I wouldn't say it necessarily limits you by any means. This is a matter of opinion, but I personally would try to avoid working in a firm that focuses on serving as a financial advisor to the UCC (this is more so forensics-focused as it relates to investigating solvency-related matters). So the focus is more so on matters such as Section 547/548 Preferences/Fraudulent Transfers (i.e. Avoidance Action Review, which I find to be one of the less interesting sides among the areas of work in the industry). Your essentially more so handling "forensic accounting" rather than management consulting, and you are effectively not involved in actually restructuring the company and putting out fires. The real money and depth of work experience is more so with serving as financial advisor to the Debtor. As it relates to your last question, assuming you're referencing something like Contrarian Capital? This is where UCC advisory may be truly relevant experience for that type of potential exit opp. However, without knowing more about your overall background, I can't speak to how attractive or feasible this route is. 

 

Are salaries that lower compared to IB RX?

I mean a analyst 2 at a place like PJT/EVR/HL/LAZ is making over 200k and I'm reading 6 YOE in consulting rx is similar level 

 

Thank you for taking the time to do this! I'll be working at one of the firms listed above but in their econ and damages department doing anti trust work. I'm interested in transitioning to RX but I have two questions.
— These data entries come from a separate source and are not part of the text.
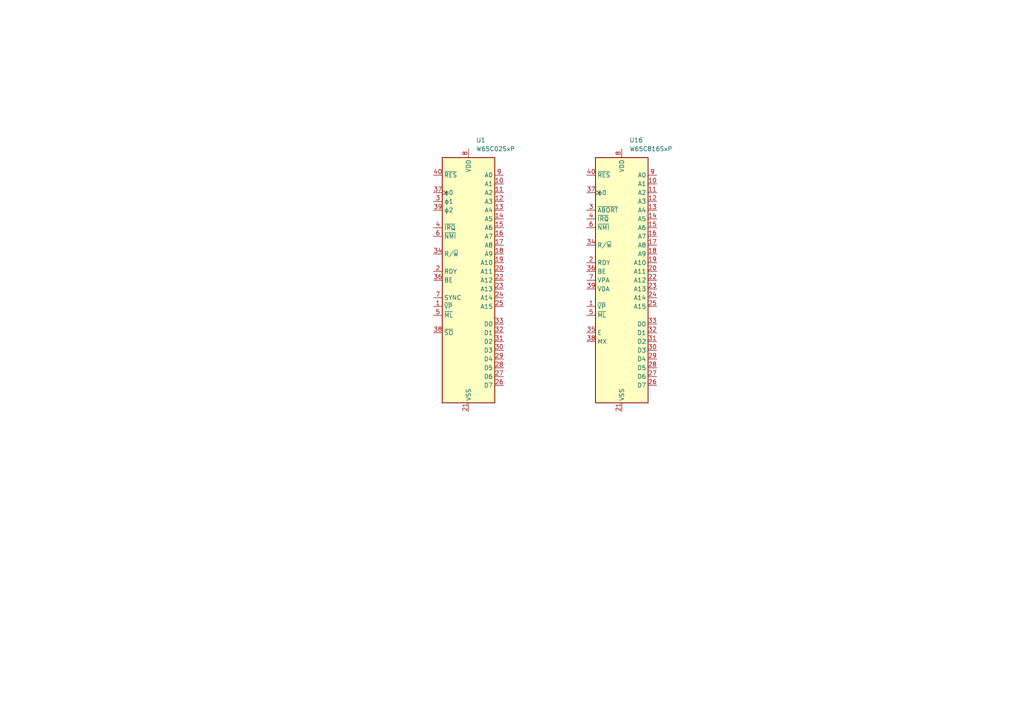
<source format=kicad_sch>
(kicad_sch
	(version 20231120)
	(generator "eeschema")
	(generator_version "8.0")
	(uuid "29ae0d0e-1e30-4169-860f-4496c003f4bc")
	(paper "A4")
	
	(symbol
		(lib_id "65xx:W65C816SxP")
		(at 180.34 81.28 0)
		(unit 1)
		(exclude_from_sim no)
		(in_bom yes)
		(on_board yes)
		(dnp no)
		(fields_autoplaced yes)
		(uuid "d7d41a3c-cbe0-49e0-9c81-3da81ec16997")
		(property "Reference" "U16"
			(at 182.5341 40.64 0)
			(effects
				(font
					(size 1.27 1.27)
				)
				(justify left)
			)
		)
		(property "Value" "W65C816SxP"
			(at 182.5341 43.18 0)
			(effects
				(font
					(size 1.27 1.27)
				)
				(justify left)
			)
		)
		(property "Footprint" "Package_DIP:DIP-40_W15.24mm"
			(at 180.34 30.48 0)
			(effects
				(font
					(size 1.27 1.27)
				)
				(hide yes)
			)
		)
		(property "Datasheet" "http://www.westerndesigncenter.com/wdc/documentation/w65c816s.pdf"
			(at 180.34 33.02 0)
			(effects
				(font
					(size 1.27 1.27)
				)
				(hide yes)
			)
		)
		(property "Description" "8/16-bit CMOS General Purpose Microprocessor, DIP-40"
			(at 180.34 81.28 0)
			(effects
				(font
					(size 1.27 1.27)
				)
				(hide yes)
			)
		)
		(pin "31"
			(uuid "9aac93ce-ecf2-4b50-b56e-1c409219a3ca")
		)
		(pin "35"
			(uuid "bf98baae-ecbc-4f5e-adf5-53add52ab6d9")
		)
		(pin "15"
			(uuid "b369fab4-a8c7-4c3e-9f36-d5c3dcb8b60f")
		)
		(pin "19"
			(uuid "418124ac-4656-4490-854f-a737bc047fc8")
		)
		(pin "14"
			(uuid "464b7fb6-6900-4d32-9a64-b042b25fe3f4")
		)
		(pin "40"
			(uuid "34a14fe0-8b9b-4de7-a6eb-c379a35767e4")
		)
		(pin "38"
			(uuid "763ddac3-a754-427f-bf6b-0c898b6be906")
		)
		(pin "2"
			(uuid "4c905a5a-9033-49e8-b545-dfa147c85c79")
		)
		(pin "18"
			(uuid "a193ef27-4571-4c73-a980-86317feb687e")
		)
		(pin "17"
			(uuid "a4411a70-186e-4991-900f-2842ac723cf9")
		)
		(pin "33"
			(uuid "36bb0fd5-43cd-4372-9baa-313bd5b94912")
		)
		(pin "32"
			(uuid "e8450c5d-708a-40b2-b39f-ffbf7e837f62")
		)
		(pin "9"
			(uuid "df0f5543-bee1-479e-9f3d-0d7d19235e69")
		)
		(pin "21"
			(uuid "64a8e343-5d6f-4714-95cf-c40c666559ce")
		)
		(pin "25"
			(uuid "a64cae2b-1c39-42c2-ab7e-5f98ec77d94c")
		)
		(pin "36"
			(uuid "fc77206e-1986-4751-8abb-0023153b517a")
		)
		(pin "37"
			(uuid "53e30077-ab8a-47e0-8eaa-87d8626e4774")
		)
		(pin "7"
			(uuid "03a24258-fe6a-4d38-ac9d-77659cb2ebd5")
		)
		(pin "34"
			(uuid "f0dcab22-163f-400c-be49-14d848c47ac5")
		)
		(pin "24"
			(uuid "d2a69925-acc5-4247-a9b5-74faf50cab69")
		)
		(pin "5"
			(uuid "5a3e6b09-07ab-45a6-8f92-c6703eeb7ce4")
		)
		(pin "26"
			(uuid "376b851e-7f8c-4efa-91d6-a8ded2b9be24")
		)
		(pin "27"
			(uuid "54cdb856-f03e-40c2-bc53-0bf9a3a109ac")
		)
		(pin "29"
			(uuid "f3929e03-5503-428b-9135-7a38b1011c3d")
		)
		(pin "13"
			(uuid "c830f04b-5cc4-4b1d-9c53-a5972a486a49")
		)
		(pin "11"
			(uuid "7b2d9d7b-26e6-440c-b173-9dbc131cc210")
		)
		(pin "28"
			(uuid "a514d0c0-facb-49a0-b0e5-21cec9201f08")
		)
		(pin "12"
			(uuid "e0be3444-d8ad-405f-be17-7c09b7ce6f42")
		)
		(pin "20"
			(uuid "415a7eb8-4c3f-4baf-acc7-94343ac2ef05")
		)
		(pin "39"
			(uuid "f93caf2d-aedc-46aa-ab37-d461bd8c43bd")
		)
		(pin "23"
			(uuid "8a2e408b-de3d-4312-b1eb-8bf2c62612cc")
		)
		(pin "4"
			(uuid "995c024c-19d4-44fe-9800-129de4392e83")
		)
		(pin "16"
			(uuid "7ef99c30-2b03-49dd-bcad-5ea7a5ba2125")
		)
		(pin "22"
			(uuid "4ca5f546-b20b-4aa5-9643-72a0e006378c")
		)
		(pin "3"
			(uuid "cc25cc73-ff1e-4b60-80c5-10c170c07377")
		)
		(pin "6"
			(uuid "8868d4ea-29aa-4775-801f-8b7f6c156bf5")
		)
		(pin "1"
			(uuid "0e12c5ec-17a6-44b1-aeb4-c918452c3d3b")
		)
		(pin "10"
			(uuid "ad8f515d-1e5c-42d4-a126-ea2c7fd889ed")
		)
		(pin "30"
			(uuid "e871a4db-1770-4925-ad15-dbac2caa1c78")
		)
		(pin "8"
			(uuid "0e105547-4f84-44e3-a745-b406d248a8e9")
		)
		(instances
			(project "rc65xx"
				(path "/74378d07-8494-4ccb-b3e2-8bcc17fc3fd3/b28d59af-b2b3-49de-b804-f34e6a2aa295"
					(reference "U16")
					(unit 1)
				)
			)
		)
	)
	(symbol
		(lib_id "65xx:W65C02SxP")
		(at 135.89 81.28 0)
		(unit 1)
		(exclude_from_sim no)
		(in_bom yes)
		(on_board yes)
		(dnp no)
		(fields_autoplaced yes)
		(uuid "d9f1becf-803b-48b4-8942-c3f336403e50")
		(property "Reference" "U1"
			(at 138.0841 40.64 0)
			(effects
				(font
					(size 1.27 1.27)
				)
				(justify left)
			)
		)
		(property "Value" "W65C02SxP"
			(at 138.0841 43.18 0)
			(effects
				(font
					(size 1.27 1.27)
				)
				(justify left)
			)
		)
		(property "Footprint" "Package_DIP:DIP-40_W15.24mm"
			(at 135.89 30.48 0)
			(effects
				(font
					(size 1.27 1.27)
				)
				(hide yes)
			)
		)
		(property "Datasheet" "http://www.westerndesigncenter.com/wdc/documentation/w65c02s.pdf"
			(at 135.89 33.02 0)
			(effects
				(font
					(size 1.27 1.27)
				)
				(hide yes)
			)
		)
		(property "Description" "8-bit CMOS General Purpose Microprocessor, DIP-40"
			(at 135.89 81.28 0)
			(effects
				(font
					(size 1.27 1.27)
				)
				(hide yes)
			)
		)
		(pin "24"
			(uuid "ea04b651-f87b-4133-9df7-605e57a89651")
		)
		(pin "27"
			(uuid "268c3100-34b2-491b-a2d1-0403131187d9")
		)
		(pin "26"
			(uuid "a33d7acb-be5c-4049-aac9-128805b02cec")
		)
		(pin "38"
			(uuid "a8865a22-3152-4511-bb5a-026cf4dee4ef")
		)
		(pin "7"
			(uuid "8d989413-6dc7-4070-88bc-616bf1cf3154")
		)
		(pin "18"
			(uuid "c4ac3fee-a9f3-4dd2-b617-fd2bb9884440")
		)
		(pin "3"
			(uuid "b050a799-e3a7-45ed-8a9f-42021c24194c")
		)
		(pin "5"
			(uuid "2b79d875-ad3e-43ce-8951-c328a462442f")
		)
		(pin "28"
			(uuid "f40543c1-707c-4b2a-b52b-daddd667c053")
		)
		(pin "19"
			(uuid "d03cc66e-ccae-4794-9bb9-9a26823fd151")
		)
		(pin "29"
			(uuid "df045bb7-4991-4785-a882-5e6ff240f816")
		)
		(pin "35"
			(uuid "e56943ca-1c4d-4054-9975-1b348fee5906")
		)
		(pin "39"
			(uuid "b54692b1-2d15-42ea-beff-866ed2bf121d")
		)
		(pin "32"
			(uuid "a752c014-4098-4fdf-9cf0-0f6f98869b15")
		)
		(pin "30"
			(uuid "d04877c4-ec97-4650-91f2-2c0c4d71ab05")
		)
		(pin "2"
			(uuid "ae918d2b-d2e4-44f5-99af-fcd3b0f6321c")
		)
		(pin "8"
			(uuid "da9b3401-12ea-48a8-9319-25af430ea619")
		)
		(pin "37"
			(uuid "caf8d96c-e0ed-4acf-9ab2-fff3c157876c")
		)
		(pin "23"
			(uuid "d5b37154-b9b9-4daf-ac40-d9094322102d")
		)
		(pin "17"
			(uuid "9dd5e6a1-eed4-4e35-ac7a-ac2aa1550445")
		)
		(pin "31"
			(uuid "2ca1d6bb-8bef-4790-bb9f-b81810fb68ce")
		)
		(pin "34"
			(uuid "17928d46-ccec-493a-9745-38fdf4c5d7cf")
		)
		(pin "36"
			(uuid "a0087d0c-f5c5-41b4-bed1-557f46098a6a")
		)
		(pin "25"
			(uuid "e16607cb-1f13-486f-909d-43a3740de398")
		)
		(pin "14"
			(uuid "ae900ac6-b929-496b-999b-a89448f6f82e")
		)
		(pin "15"
			(uuid "70bae063-ea50-4c86-a1ad-20136b8585da")
		)
		(pin "11"
			(uuid "b56ebfae-7983-49c8-b677-66fe0a23b779")
		)
		(pin "40"
			(uuid "de8cc949-d3ff-45fe-a9df-66cfbe90d9e6")
		)
		(pin "9"
			(uuid "ca638916-3ebd-4df9-a0e9-d4579ed1224c")
		)
		(pin "16"
			(uuid "1f3e7359-bdd7-498b-b15f-1ef41f47b2da")
		)
		(pin "20"
			(uuid "f472f2fb-8d32-4613-9794-e515f34024a6")
		)
		(pin "13"
			(uuid "b6c9db1d-38f1-4e3d-ba3c-ee35971ce756")
		)
		(pin "22"
			(uuid "2f79fe6a-33a1-44f9-ac1f-b90379847d81")
		)
		(pin "1"
			(uuid "0f0386fd-e5b7-4373-899a-e510aeb3f862")
		)
		(pin "21"
			(uuid "2aa676b2-0f52-48e4-9f2e-b14000ef1d30")
		)
		(pin "4"
			(uuid "4d873298-990d-4196-917e-d9ad0dbb5f24")
		)
		(pin "33"
			(uuid "e2cc9f84-46e5-4856-8a38-0a551768c95e")
		)
		(pin "12"
			(uuid "c5c2de47-c561-4cf8-a675-c982a8178195")
		)
		(pin "10"
			(uuid "d3587948-43df-439b-9042-b2e0441ba768")
		)
		(pin "6"
			(uuid "985be37e-6269-4308-b842-9820d395ad39")
		)
		(instances
			(project "rc65xx"
				(path "/74378d07-8494-4ccb-b3e2-8bcc17fc3fd3/b28d59af-b2b3-49de-b804-f34e6a2aa295"
					(reference "U1")
					(unit 1)
				)
			)
		)
	)
)

</source>
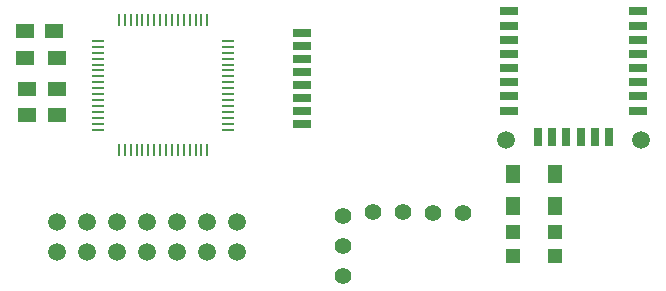
<source format=gts>
G04 #@! TF.FileFunction,Soldermask,Top*
%FSLAX46Y46*%
G04 Gerber Fmt 4.6, Leading zero omitted, Abs format (unit mm)*
G04 Created by KiCad (PCBNEW (2014-11-02 BZR 5250)-product) date 2/2/2015 7:49:39 PM*
%MOMM*%
G01*
G04 APERTURE LIST*
%ADD10C,0.100000*%
%ADD11R,1.500000X1.250000*%
%ADD12R,1.198880X1.198880*%
%ADD13C,1.397000*%
%ADD14R,1.500000X1.300000*%
%ADD15R,1.300000X1.500000*%
%ADD16R,1.000000X0.220000*%
%ADD17R,0.220000X1.000000*%
%ADD18C,1.500000*%
%ADD19R,1.500000X0.800000*%
%ADD20R,0.800000X1.500000*%
%ADD21R,1.500000X0.700000*%
%ADD22C,1.506220*%
G04 APERTURE END LIST*
D10*
D11*
X144023400Y-76250800D03*
X141523400Y-76250800D03*
X144226600Y-83362800D03*
X141726600Y-83362800D03*
X144226600Y-81178400D03*
X141726600Y-81178400D03*
D12*
X182854600Y-95321120D03*
X182854600Y-93223080D03*
X186461400Y-95321120D03*
X186461400Y-93223080D03*
D13*
X168447400Y-96956400D03*
X168447400Y-94416400D03*
X168457400Y-91876400D03*
D14*
X144225000Y-78486000D03*
X141525000Y-78486000D03*
D15*
X182854600Y-91037400D03*
X182854600Y-88337400D03*
X186461400Y-91037400D03*
X186461400Y-88337400D03*
D16*
X147738200Y-77072800D03*
X147738200Y-77572800D03*
X147738200Y-78072800D03*
X147738200Y-78572800D03*
X147738200Y-79072800D03*
X147738200Y-79572800D03*
X147738200Y-80072800D03*
X147738200Y-80572800D03*
X147738200Y-81072800D03*
X147738200Y-81572800D03*
X147738200Y-82072800D03*
X147738200Y-82572800D03*
X147738200Y-83072800D03*
X147738200Y-83572800D03*
X147738200Y-84072800D03*
X147738200Y-84572800D03*
D17*
X149488200Y-86322800D03*
X149988200Y-86322800D03*
X150488200Y-86322800D03*
X150988200Y-86322800D03*
X151488200Y-86322800D03*
X151988200Y-86322800D03*
X152488200Y-86322800D03*
X152988200Y-86322800D03*
X153488200Y-86322800D03*
X153988200Y-86322800D03*
X154488200Y-86322800D03*
X154988200Y-86322800D03*
X155488200Y-86322800D03*
X155988200Y-86322800D03*
X156488200Y-86322800D03*
X156988200Y-86322800D03*
D16*
X158738200Y-84572800D03*
X158738200Y-84072800D03*
X158738200Y-83572800D03*
X158738200Y-83072800D03*
X158738200Y-82572800D03*
X158738200Y-82072800D03*
X158738200Y-81572800D03*
X158738200Y-81072800D03*
X158738200Y-80572800D03*
X158738200Y-80072800D03*
X158738200Y-79572800D03*
X158738200Y-79072800D03*
X158738200Y-78572800D03*
X158738200Y-78072800D03*
X158738200Y-77572800D03*
X158738200Y-77072800D03*
D17*
X156988200Y-75322800D03*
X156488200Y-75322800D03*
X155988200Y-75322800D03*
X155488200Y-75322800D03*
X154988200Y-75322800D03*
X154488200Y-75322800D03*
X153988200Y-75322800D03*
X153488200Y-75322800D03*
X152988200Y-75322800D03*
X152488200Y-75322800D03*
X151988200Y-75322800D03*
X151488200Y-75322800D03*
X150988200Y-75322800D03*
X150488200Y-75322800D03*
X149988200Y-75322800D03*
X149488200Y-75322800D03*
D18*
X182235400Y-85467400D03*
D19*
X182485400Y-82967400D03*
X182485400Y-81767400D03*
X182485400Y-80567400D03*
X182485400Y-79367400D03*
X182485400Y-78167400D03*
X182485400Y-76967400D03*
X182485400Y-75767400D03*
X182485400Y-74567400D03*
X193485400Y-74567400D03*
X193485400Y-75767400D03*
X193485400Y-76967400D03*
X193485400Y-78167400D03*
X193485400Y-79367400D03*
X193485400Y-80567400D03*
X193485400Y-81767400D03*
X193485400Y-82967400D03*
D20*
X184985400Y-85217400D03*
X186185400Y-85217400D03*
X187385400Y-85217400D03*
X188585400Y-85217400D03*
X189785400Y-85217400D03*
X190985400Y-85217400D03*
D18*
X193735400Y-85467400D03*
D21*
X164979200Y-84098200D03*
X164979200Y-82998200D03*
X164979200Y-81898200D03*
X164979200Y-80798200D03*
X164979200Y-79698200D03*
X164979200Y-78598200D03*
X164979200Y-77498200D03*
X164979200Y-76398200D03*
D22*
X159496600Y-92406000D03*
X159496600Y-94946000D03*
X156956600Y-92406000D03*
X156956600Y-94946000D03*
X154416600Y-92406000D03*
X154416600Y-94946000D03*
X151876600Y-92406000D03*
X151876600Y-94946000D03*
X149336600Y-92406000D03*
X149336600Y-94946000D03*
X146796600Y-92406000D03*
X146796600Y-94946000D03*
X144256600Y-92406000D03*
X144256600Y-94946000D03*
D13*
X171013600Y-91587000D03*
X173553600Y-91587000D03*
X176093600Y-91597000D03*
X178633600Y-91597000D03*
M02*

</source>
Firstly, how does RX consulting look when applying for MBAs, it seems like econ consulting places very well into top MBA programs but I haven't been able to find anything for RX. Secondly, what are some exits with a more normal WLB? It seems like econ ppl go into tech quite often and work with data in some capacity, do people ever transition from RX to like corporate dev or other more standard consulting exits?

Thanks again

 

1. I can't speak to how it looks when applying to schools for your MBA (typically schools like to have a diverse mix of candidates from different backgrounds)

2. In Rx consulting, it's extremely common for people to end up becoming the full-time CFO for a client. In fact, Rx consulting essentially primes you for C-Suite roles down the line. Many people in this industry have done the inverse (previously owned and operated their own businesses or were in a CEO/CFO/COO role prior to wanting to make the changeup to Rx consulting). 

 

Thanks for all the information. I'm a Corporate Treasury professional working at a large bank that wants to change career paths and recently became really interested in Turnaround/RX as something i want to do. I have ~10 years of experience ( few years in a corporate finance program at a BB, few in Big4 doing liquidity & treasury advisory and most recently 4 years in corporate treasury). Have you seen people with treasury/liquidity background make the transition into RX Consulting? i know this isn't the common path where RX/Turnaround shops recruit, but would treasury/liquidity risk experience for banks be something of value for RX consulting?

Anyone willing to shed some light, happy to connect via DM to speak personally too. appreciate it! thanks.